Entries taken from a collection:
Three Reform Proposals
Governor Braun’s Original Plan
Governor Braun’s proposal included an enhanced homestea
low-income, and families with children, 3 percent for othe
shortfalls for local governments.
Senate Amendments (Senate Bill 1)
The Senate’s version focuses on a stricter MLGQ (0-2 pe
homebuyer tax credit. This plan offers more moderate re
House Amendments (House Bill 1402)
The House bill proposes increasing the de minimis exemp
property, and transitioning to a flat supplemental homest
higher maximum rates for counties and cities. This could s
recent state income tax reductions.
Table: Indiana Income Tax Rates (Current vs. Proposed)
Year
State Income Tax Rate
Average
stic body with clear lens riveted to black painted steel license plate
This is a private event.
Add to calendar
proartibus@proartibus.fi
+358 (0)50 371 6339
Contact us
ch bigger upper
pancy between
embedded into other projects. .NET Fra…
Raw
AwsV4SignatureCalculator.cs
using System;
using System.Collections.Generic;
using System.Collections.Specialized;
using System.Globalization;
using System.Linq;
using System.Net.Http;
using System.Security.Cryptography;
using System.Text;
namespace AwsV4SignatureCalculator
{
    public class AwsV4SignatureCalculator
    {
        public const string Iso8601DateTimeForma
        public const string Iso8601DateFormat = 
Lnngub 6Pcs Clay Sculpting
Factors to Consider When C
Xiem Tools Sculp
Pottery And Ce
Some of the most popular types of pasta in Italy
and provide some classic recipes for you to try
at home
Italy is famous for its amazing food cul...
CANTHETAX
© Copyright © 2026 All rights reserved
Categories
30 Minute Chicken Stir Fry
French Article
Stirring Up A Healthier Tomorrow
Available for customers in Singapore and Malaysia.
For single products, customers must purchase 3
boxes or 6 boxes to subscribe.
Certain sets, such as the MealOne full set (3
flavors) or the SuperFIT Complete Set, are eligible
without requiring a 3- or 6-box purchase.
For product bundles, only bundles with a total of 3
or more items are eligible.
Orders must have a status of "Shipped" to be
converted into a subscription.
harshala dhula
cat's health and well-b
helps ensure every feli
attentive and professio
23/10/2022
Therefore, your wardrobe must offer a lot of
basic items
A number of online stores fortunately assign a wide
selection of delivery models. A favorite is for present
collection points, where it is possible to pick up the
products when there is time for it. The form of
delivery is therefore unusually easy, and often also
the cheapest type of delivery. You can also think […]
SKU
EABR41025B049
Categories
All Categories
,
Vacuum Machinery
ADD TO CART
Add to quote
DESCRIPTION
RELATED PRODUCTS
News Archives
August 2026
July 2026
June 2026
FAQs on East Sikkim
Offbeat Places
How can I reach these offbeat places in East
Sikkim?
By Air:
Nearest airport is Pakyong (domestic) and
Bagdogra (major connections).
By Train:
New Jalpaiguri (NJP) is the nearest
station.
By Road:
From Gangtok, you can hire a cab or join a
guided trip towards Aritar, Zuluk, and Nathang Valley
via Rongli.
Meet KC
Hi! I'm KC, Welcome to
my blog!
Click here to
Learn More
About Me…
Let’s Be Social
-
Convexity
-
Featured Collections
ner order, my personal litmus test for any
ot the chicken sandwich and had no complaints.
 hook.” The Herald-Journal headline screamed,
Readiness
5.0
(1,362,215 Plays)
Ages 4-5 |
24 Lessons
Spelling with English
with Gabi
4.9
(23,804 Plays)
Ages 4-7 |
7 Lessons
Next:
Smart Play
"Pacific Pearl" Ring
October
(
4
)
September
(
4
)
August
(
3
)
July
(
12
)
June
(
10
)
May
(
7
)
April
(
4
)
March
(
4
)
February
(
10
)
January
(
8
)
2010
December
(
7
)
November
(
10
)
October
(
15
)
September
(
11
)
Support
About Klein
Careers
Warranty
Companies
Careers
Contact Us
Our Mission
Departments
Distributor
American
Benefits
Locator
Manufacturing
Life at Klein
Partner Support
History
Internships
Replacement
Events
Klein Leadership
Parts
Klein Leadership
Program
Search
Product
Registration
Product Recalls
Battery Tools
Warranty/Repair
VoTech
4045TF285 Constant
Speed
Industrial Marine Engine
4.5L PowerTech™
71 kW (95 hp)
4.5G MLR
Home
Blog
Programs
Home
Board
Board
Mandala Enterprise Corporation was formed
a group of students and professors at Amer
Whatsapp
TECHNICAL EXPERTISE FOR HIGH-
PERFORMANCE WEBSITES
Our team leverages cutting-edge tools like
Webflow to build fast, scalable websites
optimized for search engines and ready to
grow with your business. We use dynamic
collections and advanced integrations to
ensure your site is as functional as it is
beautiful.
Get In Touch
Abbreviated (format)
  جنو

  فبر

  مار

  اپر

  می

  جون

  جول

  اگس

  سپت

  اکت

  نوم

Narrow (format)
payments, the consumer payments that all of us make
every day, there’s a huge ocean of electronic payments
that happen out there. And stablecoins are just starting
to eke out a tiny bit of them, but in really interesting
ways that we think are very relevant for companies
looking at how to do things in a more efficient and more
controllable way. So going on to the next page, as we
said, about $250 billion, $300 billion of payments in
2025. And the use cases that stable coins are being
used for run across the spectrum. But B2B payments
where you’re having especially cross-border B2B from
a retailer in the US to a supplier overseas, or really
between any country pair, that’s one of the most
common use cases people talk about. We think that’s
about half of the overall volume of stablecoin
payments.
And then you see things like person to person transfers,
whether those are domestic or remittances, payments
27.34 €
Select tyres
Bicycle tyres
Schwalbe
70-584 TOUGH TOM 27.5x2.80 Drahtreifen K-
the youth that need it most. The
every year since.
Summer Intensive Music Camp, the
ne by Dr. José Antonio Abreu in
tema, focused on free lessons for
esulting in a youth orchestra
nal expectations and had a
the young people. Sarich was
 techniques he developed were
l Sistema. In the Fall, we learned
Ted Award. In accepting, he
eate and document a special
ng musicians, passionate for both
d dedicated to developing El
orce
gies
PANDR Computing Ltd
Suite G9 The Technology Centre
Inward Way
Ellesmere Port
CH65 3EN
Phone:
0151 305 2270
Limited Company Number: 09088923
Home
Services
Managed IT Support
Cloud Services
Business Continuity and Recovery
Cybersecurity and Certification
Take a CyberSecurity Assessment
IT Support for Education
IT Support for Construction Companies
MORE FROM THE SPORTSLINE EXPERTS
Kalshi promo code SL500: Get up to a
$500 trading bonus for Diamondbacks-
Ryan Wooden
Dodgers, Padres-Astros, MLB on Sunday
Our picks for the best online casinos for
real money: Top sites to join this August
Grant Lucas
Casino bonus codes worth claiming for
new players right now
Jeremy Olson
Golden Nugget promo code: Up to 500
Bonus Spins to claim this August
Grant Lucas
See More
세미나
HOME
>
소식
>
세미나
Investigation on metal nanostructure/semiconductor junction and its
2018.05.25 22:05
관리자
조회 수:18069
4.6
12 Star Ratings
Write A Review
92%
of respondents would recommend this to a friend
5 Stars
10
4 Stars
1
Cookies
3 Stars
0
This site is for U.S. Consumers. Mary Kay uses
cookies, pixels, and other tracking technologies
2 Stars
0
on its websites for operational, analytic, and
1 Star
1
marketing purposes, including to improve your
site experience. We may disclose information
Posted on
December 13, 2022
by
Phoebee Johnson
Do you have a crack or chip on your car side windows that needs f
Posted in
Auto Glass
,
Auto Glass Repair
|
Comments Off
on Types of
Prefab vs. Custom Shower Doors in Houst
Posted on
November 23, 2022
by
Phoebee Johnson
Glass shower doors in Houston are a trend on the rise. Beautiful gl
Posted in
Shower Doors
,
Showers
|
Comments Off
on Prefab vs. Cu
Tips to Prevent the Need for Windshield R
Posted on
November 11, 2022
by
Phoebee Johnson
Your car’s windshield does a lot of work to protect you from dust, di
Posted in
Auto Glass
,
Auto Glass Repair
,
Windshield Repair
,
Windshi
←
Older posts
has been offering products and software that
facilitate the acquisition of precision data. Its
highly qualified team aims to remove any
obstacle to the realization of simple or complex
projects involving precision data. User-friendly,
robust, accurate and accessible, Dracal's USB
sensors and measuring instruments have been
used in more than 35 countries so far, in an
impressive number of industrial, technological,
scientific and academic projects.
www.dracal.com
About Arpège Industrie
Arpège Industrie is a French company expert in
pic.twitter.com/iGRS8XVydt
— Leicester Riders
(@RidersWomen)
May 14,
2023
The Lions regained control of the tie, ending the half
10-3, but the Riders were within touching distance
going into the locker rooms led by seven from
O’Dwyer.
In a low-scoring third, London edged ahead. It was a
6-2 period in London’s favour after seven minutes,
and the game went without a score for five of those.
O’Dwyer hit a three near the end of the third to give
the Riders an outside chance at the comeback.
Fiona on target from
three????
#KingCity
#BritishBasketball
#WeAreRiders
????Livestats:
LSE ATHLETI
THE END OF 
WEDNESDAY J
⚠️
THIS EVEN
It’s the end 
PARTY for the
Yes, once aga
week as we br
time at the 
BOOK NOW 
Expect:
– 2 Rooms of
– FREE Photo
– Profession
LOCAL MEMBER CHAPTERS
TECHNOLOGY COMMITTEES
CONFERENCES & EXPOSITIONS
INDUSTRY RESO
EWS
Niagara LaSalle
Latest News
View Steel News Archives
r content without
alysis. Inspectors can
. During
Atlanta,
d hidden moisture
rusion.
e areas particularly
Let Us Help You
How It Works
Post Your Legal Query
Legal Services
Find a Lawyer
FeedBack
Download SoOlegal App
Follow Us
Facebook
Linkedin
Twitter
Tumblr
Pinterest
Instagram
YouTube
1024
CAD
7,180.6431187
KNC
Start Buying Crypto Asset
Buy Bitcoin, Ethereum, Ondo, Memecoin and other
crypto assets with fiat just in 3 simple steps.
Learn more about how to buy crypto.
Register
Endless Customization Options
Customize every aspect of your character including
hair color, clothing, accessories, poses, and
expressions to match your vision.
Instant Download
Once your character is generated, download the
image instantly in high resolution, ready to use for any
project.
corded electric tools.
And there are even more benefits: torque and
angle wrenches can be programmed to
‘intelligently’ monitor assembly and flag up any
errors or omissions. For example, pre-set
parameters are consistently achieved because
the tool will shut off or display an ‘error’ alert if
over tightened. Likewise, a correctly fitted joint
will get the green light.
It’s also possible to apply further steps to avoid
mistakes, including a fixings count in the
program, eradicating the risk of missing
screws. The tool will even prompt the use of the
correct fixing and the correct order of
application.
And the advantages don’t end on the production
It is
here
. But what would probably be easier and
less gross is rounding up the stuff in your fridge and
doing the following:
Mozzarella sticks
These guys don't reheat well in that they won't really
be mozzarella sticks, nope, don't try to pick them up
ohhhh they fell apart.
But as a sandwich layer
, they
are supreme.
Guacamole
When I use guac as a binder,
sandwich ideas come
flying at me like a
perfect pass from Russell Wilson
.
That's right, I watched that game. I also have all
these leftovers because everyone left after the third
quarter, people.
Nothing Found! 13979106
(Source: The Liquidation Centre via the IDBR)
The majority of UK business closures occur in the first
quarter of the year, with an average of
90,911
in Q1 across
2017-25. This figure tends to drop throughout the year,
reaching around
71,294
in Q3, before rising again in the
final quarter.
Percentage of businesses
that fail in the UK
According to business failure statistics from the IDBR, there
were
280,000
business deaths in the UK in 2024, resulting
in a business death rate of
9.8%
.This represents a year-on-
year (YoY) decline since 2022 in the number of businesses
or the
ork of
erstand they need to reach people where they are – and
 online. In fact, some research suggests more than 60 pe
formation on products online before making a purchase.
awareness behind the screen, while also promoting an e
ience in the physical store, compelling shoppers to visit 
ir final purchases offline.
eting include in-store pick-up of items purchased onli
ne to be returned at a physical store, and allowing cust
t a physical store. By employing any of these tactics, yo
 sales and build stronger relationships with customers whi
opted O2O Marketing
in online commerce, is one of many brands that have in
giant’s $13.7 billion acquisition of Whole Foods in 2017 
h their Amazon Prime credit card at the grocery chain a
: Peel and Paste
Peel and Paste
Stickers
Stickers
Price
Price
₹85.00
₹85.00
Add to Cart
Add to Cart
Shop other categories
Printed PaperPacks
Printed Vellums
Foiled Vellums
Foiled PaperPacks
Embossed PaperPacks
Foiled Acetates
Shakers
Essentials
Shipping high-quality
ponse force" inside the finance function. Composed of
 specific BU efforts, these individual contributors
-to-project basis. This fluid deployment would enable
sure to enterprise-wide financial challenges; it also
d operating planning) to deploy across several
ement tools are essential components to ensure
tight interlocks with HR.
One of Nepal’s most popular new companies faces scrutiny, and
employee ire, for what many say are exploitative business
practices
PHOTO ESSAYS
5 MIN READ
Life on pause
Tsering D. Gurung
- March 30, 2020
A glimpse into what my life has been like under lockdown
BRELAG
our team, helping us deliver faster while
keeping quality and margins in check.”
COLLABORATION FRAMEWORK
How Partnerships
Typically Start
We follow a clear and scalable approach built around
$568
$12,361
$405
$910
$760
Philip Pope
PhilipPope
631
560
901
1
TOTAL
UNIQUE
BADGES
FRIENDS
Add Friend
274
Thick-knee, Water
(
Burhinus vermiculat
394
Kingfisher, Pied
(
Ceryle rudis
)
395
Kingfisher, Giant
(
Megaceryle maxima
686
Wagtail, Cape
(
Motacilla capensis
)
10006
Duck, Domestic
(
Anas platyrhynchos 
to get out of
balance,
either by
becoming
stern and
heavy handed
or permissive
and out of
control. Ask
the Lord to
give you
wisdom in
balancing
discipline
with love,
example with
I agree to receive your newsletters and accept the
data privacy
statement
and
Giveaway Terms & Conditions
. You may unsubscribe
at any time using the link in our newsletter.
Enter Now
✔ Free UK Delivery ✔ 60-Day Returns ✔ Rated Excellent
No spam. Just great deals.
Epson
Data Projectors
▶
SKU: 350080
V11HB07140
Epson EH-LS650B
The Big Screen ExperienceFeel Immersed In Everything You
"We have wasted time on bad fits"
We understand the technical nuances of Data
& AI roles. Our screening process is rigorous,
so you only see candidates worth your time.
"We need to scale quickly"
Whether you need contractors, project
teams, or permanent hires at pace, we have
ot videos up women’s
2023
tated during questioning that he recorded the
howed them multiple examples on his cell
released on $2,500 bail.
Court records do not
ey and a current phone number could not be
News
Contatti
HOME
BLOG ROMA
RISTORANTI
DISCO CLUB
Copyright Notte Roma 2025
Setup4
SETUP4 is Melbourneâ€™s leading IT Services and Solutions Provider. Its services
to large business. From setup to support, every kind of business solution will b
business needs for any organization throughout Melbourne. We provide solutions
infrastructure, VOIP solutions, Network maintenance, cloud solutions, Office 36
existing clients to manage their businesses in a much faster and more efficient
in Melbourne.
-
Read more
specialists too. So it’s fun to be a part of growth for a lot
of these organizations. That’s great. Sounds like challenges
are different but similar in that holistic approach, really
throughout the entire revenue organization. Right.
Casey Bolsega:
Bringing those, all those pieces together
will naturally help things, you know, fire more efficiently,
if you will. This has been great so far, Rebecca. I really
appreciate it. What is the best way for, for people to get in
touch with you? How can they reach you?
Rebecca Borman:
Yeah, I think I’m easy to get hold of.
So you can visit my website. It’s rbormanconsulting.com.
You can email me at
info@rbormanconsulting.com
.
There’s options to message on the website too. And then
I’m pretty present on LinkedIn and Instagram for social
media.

- [Task directions]: Write out again the rows that run from the start of the rows through the line containing "flavors) or the", including both ends.

- [Solution for this problem]:
Three Reform Proposals
Governor Braun’s Original Plan
Governor Braun’s proposal included an enhanced homestea
low-income, and families with children, 3 percent for othe
shortfalls for local governments.
Senate Amendments (Senate Bill 1)
The Senate’s version focuses on a stricter MLGQ (0-2 pe
homebuyer tax credit. This plan offers more moderate re
House Amendments (House Bill 1402)
The House bill proposes increasing the de minimis exemp
property, and transitioning to a flat supplemental homest
higher maximum rates for counties and cities. This could s
recent state income tax reductions.
Table: Indiana Income Tax Rates (Current vs. Proposed)
Year
State Income Tax Rate
Average
stic body with clear lens riveted to black painted steel license plate
This is a private event.
Add to calendar
proartibus@proartibus.fi
+358 (0)50 371 6339
Contact us
ch bigger upper
pancy between
embedded into other projects. .NET Fra…
Raw
AwsV4SignatureCalculator.cs
using System;
using System.Collections.Generic;
using System.Collections.Specialized;
using System.Globalization;
using System.Linq;
using System.Net.Http;
using System.Security.Cryptography;
using System.Text;
namespace AwsV4SignatureCalculator
{
    public class AwsV4SignatureCalculator
    {
        public const string Iso8601DateTimeForma
        public const string Iso8601DateFormat = 
Lnngub 6Pcs Clay Sculpting
Factors to Consider When C
Xiem Tools Sculp
Pottery And Ce
Some of the most popular types of pasta in Italy
and provide some classic recipes for you to try
at home
Italy is famous for its amazing food cul...
CANTHETAX
© Copyright © 2026 All rights reserved
Categories
30 Minute Chicken Stir Fry
French Article
Stirring Up A Healthier Tomorrow
Available for customers in Singapore and Malaysia.
For single products, customers must purchase 3
boxes or 6 boxes to subscribe.
Certain sets, such as the MealOne full set (3
flavors) or the SuperFIT Complete Set, are eligible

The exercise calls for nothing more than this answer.